Für 'Outlaw' nutzt die Band Voodoo-artige Trommeln und beschwörende Rufe als Rahmen, welcher einen höchst aggressiven Bastard aus chaotischem Black Metal und räudigem Speed Metal einfasst. Bevor das Album mit 'Holocaust Dawn' beschlossen wird, gibt es 'Ignem Veni Mittere' ein Instrumental, welches überlebensgroße DISSECTION-Referenzen mit einer dissonanten zweiten Hälfte, ganz als ob die Band sagen wollte "es gibt noch weit mehr als das", kontrastiert. Das elfte Stück, das Ende eines Meilensteins: Der 'Holocaust Dawn' vereint Altes wie Neues retrospektiv und ist als solcher, zumindest musikalisch, ein Statement, wie unglaublich vielfältig Black Metal im Allgemeinen sein kann und diese Band im speziellen ist: Rasende Blastbeats und schleppende Doublebass, typischer, eiskalter schwedischer Black Metal, majestätische Erhabenheit und Pomp, das morbide Bild einer sinistren Welt (hier auf die Spitze getrieben in einem herrlichen Waltzer-Part mit Akkordeon) die Grauen, Melancholie, Schönheit und bestialische Brutalität kennt.
Was könnte ich kritisieren? Das Album wird auf viele durch die größere Bandbreite vermutlich weniger hart als die Vorgänger wirken, insbesondere natürlich im Vergleich zu den ersten zwei Alben.
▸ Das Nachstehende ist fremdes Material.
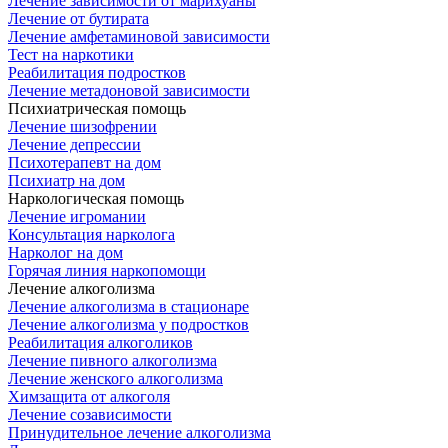
Лечение зависимости от марихуаны
Лечение от бутирата
Лечение амфетаминовой зависимости
Тест на наркотики
Реабилитация подростков
Лечение метадоновой зависимости
Психиатрическая помощь
Лечение шизофрении
Лечение депрессии
Психотерапевт на дом
Психиатр на дом
Наркологическая помощь
Лечение игромании
Консультация нарколога
Нарколог на дом
Горячая линия наркопомощи
Лечение алкоголизма
Лечение алкоголизма в стационаре
Лечение алкоголизма у подростков
Реабилитация алкоголиков
Лечение пивного алкоголизма
Лечение женского алкоголизма
Химзащита от алкоголя
Лечение созависимости
Принудительное лечение алкоголизма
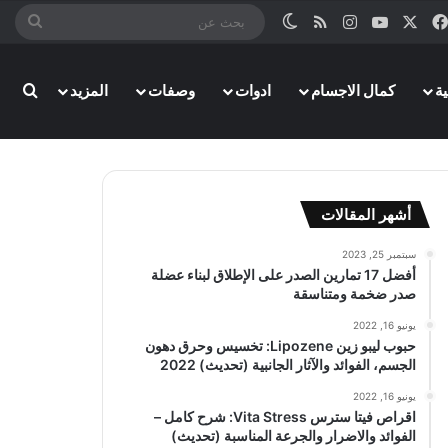
‫X
فيسبوك
‫YouTube
انستقرام
ملخص الموقع RSS
الوضع المظلم
بحث
عن
ة
كمال الاجسام
ادوات
وصفات
المزيد
بحث
أشهر المقالات
سبتمبر 25, 2023
أفضل 17 تمارين الصدر على الإطلاق لبناء عضلة
صدر ضخمة ومتناسقة
يونيو 16, 2022
حبوب ليبو زين Lipozene: تخسيس وحرق دهون
الجسم، الفوائد والآثار الجانبية (تحديث) 2022
يونيو 16, 2022
اقراص فيتا سترس Vita Stress: شرح كامل –
الفوائد والاضرار والجرعة المناسبة (تحديث)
Doch brutal geht es auf "The Wild Hunt" definitiv zu, auf verschiedenen Ebenen, in meinen Augen stellenweise sogar härter, als auf "Lawless Darkness" oder "Sworn To The Dark". Die Kehrseite dieser Diversität wiederrum ist, dass man der Band ebenso "zerfahrenes Songwriting" vorwerfen wird, da man in Teilen auch die Eingängigkeit der beiden Vorgänger wieder etwas abgestreift hat und verdrehter, überraschender zu Werke geht.
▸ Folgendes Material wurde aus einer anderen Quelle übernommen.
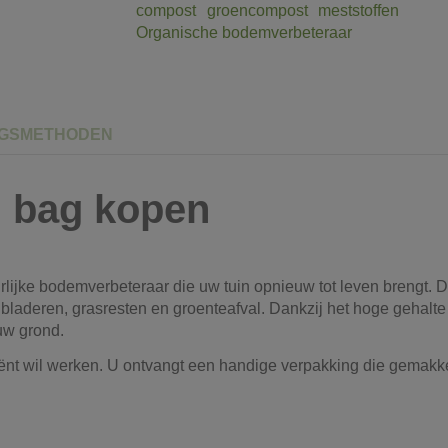
compost
groencompost
meststoffen
Organische bodemverbeteraar
NGSMETHODEN
g bag kopen
lijke bodemverbeteraar die uw tuin opnieuw tot leven brengt. 
 bladeren, grasresten en groenteafval. Dankzij het hoge gehalt
uw grond.
iënt wil werken. U ontvangt een handige verpakking die gemakkelij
Handwerklich ist das Album über jeden Zweifel erhaben. Nicht die instrumentale Technik, die in den Stücken dargeboten wird ist virtuos, aber die Kunst, mit der die Stücke arrangiert wurden. Das Trio Eric, Pelle und Hakan ist zu Musikern gereift. Ein Frontmann, der seinesgleichen sucht, Pelle, dessen gefühlvolles Solospiel (They Rode On, The Wild Hunt) wie auch die heftigsten Riffmassaker à la 'Outlaw' eine größere Musikalität offenbaren, als sie viele Bands je erreichen werden und Hakan, der zwar kein Frost oder Helhammer ist, dessen Drumming dafür aber durch größtmöglichen Abwechslungsreichtum glänzt. Dabei bleibt "The Wild Hunt" als Ganzes stets ein Black Metal-Album, egal ob eine Ballade zum Blaupausen-Material der Szene gehört oder nicht, egal, ob man sich immer wieder bei den Strukturen "klassischer" Metal-Riffs bedient. Das, was am Ende dabei rauskommt, klingt immer unverwechselbar nach WATAIN.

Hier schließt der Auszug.